» **Work instruction**:
Copy the entries word for word, starting at the line containing "Portachiavi" and running through the end of the entries. Leave the pictures out of your answer.

» **Input data**:

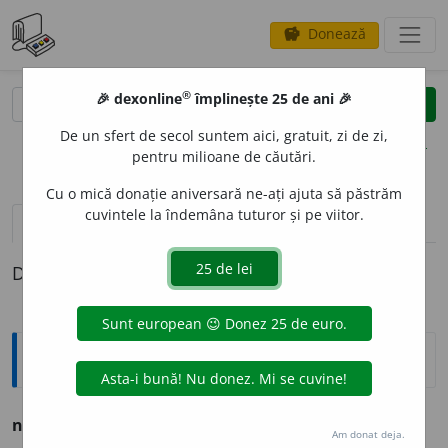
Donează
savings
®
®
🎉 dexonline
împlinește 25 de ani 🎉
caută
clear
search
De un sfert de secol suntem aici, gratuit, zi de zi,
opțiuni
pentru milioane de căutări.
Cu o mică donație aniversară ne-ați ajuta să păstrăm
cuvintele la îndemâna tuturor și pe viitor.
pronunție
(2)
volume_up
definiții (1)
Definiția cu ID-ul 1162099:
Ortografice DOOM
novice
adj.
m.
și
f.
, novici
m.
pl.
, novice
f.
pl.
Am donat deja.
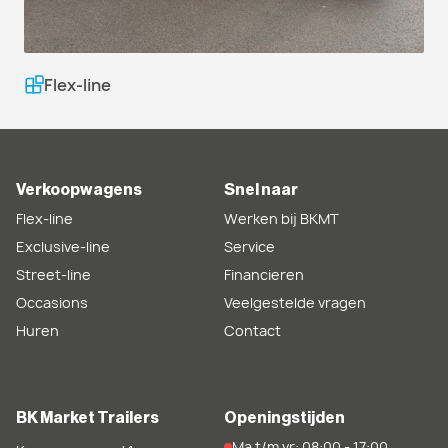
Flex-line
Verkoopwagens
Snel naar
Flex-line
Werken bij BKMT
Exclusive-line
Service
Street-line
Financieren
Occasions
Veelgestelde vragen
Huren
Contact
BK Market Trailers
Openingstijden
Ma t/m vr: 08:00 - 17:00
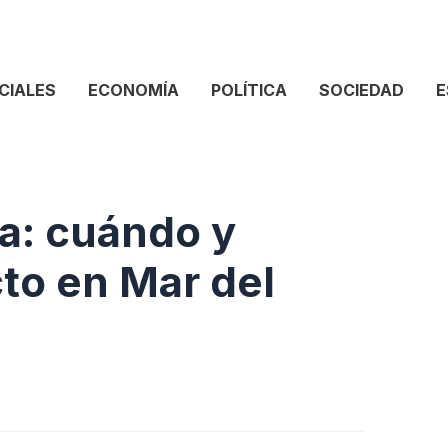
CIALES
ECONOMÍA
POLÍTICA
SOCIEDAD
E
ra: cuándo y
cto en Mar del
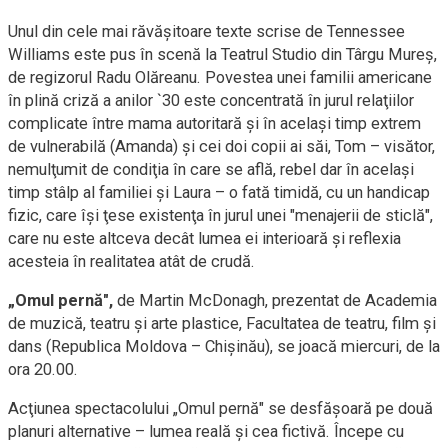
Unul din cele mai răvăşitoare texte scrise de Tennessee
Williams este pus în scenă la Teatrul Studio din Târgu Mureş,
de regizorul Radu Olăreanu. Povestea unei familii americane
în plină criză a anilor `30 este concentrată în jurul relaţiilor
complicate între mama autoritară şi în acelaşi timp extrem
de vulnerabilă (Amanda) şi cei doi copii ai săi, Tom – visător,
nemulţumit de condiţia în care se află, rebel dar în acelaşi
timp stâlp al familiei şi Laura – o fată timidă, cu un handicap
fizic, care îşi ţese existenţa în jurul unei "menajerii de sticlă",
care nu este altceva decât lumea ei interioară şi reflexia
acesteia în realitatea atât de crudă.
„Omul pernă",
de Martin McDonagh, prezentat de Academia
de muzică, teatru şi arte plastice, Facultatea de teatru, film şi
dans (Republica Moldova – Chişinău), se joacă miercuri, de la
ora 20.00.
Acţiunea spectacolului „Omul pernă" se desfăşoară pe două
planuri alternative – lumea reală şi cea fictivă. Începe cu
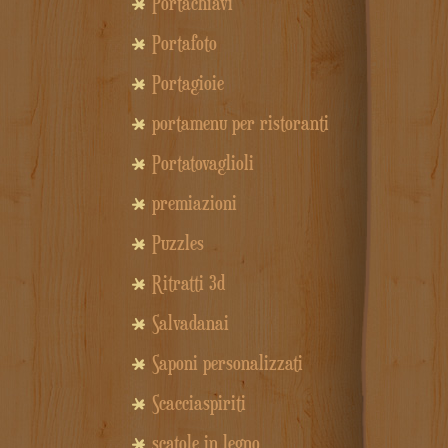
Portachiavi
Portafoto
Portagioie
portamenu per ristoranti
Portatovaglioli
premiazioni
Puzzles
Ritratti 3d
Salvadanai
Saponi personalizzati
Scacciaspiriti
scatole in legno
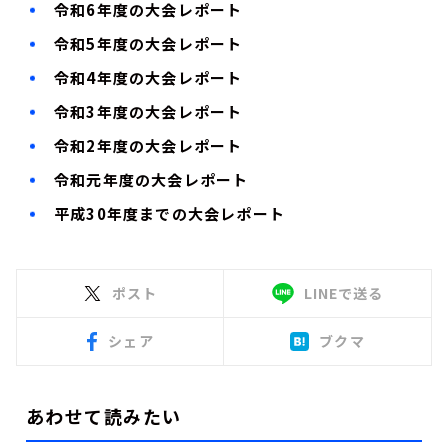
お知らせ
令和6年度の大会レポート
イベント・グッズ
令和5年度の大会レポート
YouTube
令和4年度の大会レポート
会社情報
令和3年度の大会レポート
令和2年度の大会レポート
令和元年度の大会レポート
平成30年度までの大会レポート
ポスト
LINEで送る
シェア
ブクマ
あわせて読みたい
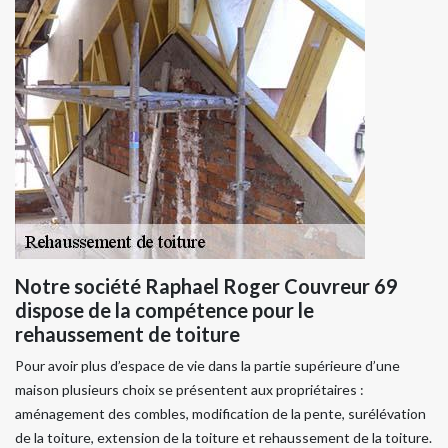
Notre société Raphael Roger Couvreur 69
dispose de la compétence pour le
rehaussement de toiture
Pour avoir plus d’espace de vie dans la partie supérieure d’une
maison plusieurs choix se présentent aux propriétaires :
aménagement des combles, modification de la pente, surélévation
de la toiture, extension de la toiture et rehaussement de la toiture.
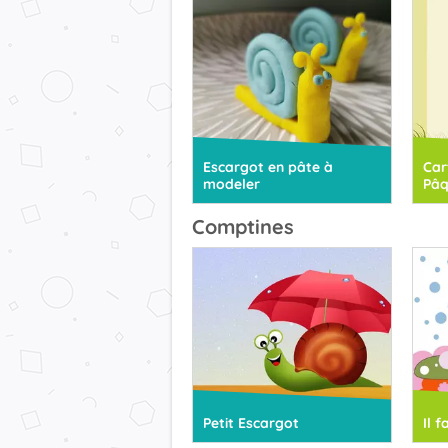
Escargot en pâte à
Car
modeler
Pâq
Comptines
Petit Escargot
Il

» **Response**:
Portachiavi
Portafoto
Portagioie
portamenu per ristoranti
Portatovaglioli
premiazioni
Puzzles
Ritratti 3d
Salvadanai
Saponi personalizzati
Scacciaspiriti
scatole in legno
お知らせ
令和6年度の大会レポート
イベント・グッズ
令和5年度の大会レポート
YouTube
令和4年度の大会レポート
会社情報
令和3年度の大会レポート
令和2年度の大会レポート
令和元年度の大会レポート
平成30年度までの大会レポート
ポスト
LINEで送る
シェア
ブクマ
あわせて読みたい
Notre société Raphael Roger Couvreur 69
dispose de la compétence pour le
rehaussement de toiture
Pour avoir plus d’espace de vie dans la partie supérieure d’une
maison plusieurs choix se présentent aux propriétaires :
aménagement des combles, modification de la pente, surélévation
de la toiture, extension de la toiture et rehaussement de la toiture.
Escargot en pâte à
Car
modeler
Pâq
Comptines
Petit Escargot
Il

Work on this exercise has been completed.